§ **What is needed**: Search the data for the word "degrees" and copy every line that contains it.

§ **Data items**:
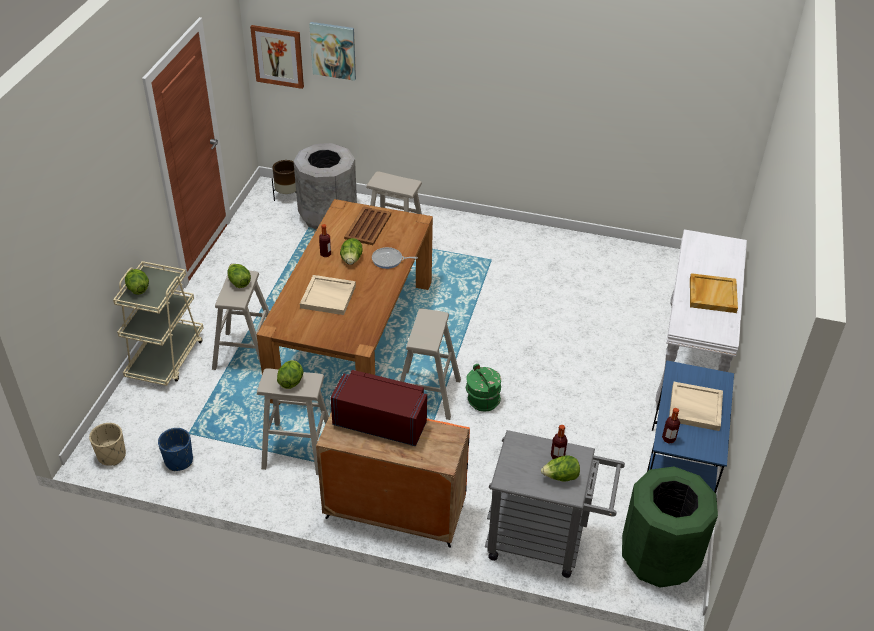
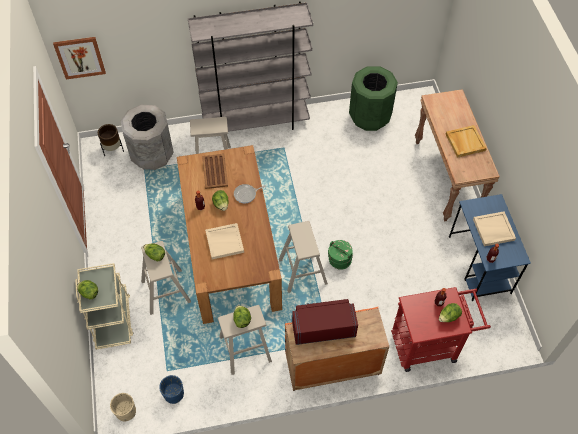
camera: 25 degrees left, 15 degrees up
picture [309,22,356,81] -> none
grey cart [485,430,625,578] -> red cart [391,287,491,372]
green trash can [622,467,718,587] -> green trash can moved to [349,67,398,131]
white console table [655,229,747,410] -> brown console table [415,89,500,222]
none -> grey bookcase [188,1,313,132]

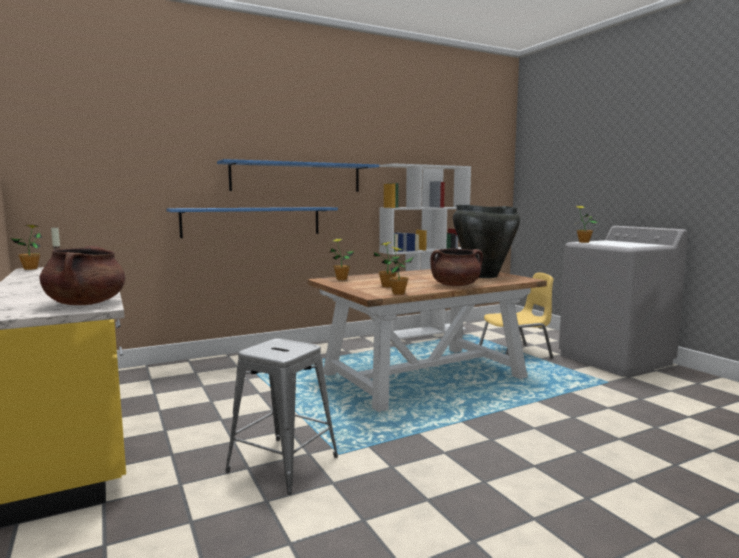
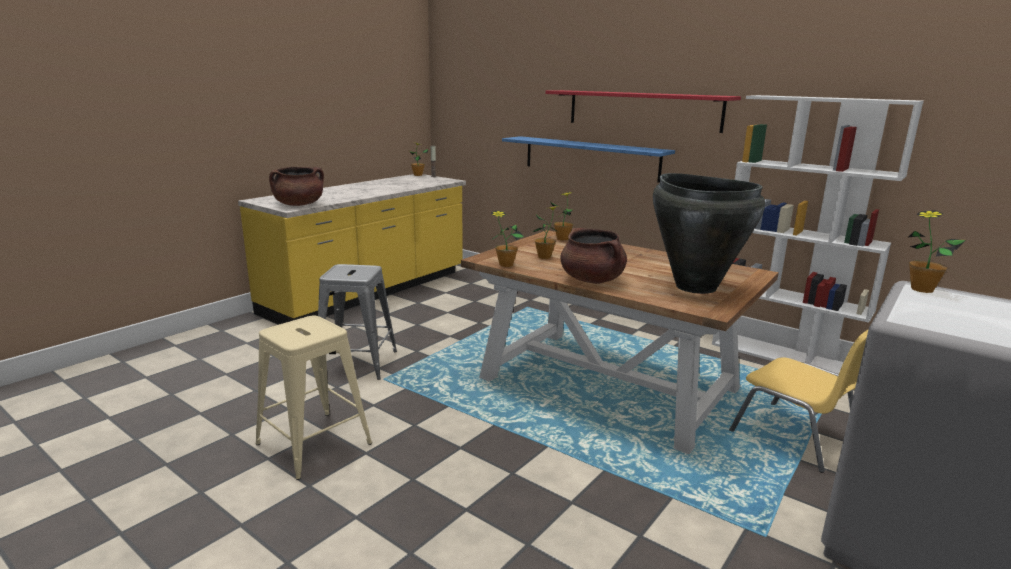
camera: 65 degrees right, 10 degrees up
blue shelf [217,159,379,192] -> red shelf [545,90,741,133]
none -> beige stool [255,315,372,480]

§ **Written answer**:
camera: 25 degrees left, 15 degrees up
camera: 65 degrees right, 10 degrees up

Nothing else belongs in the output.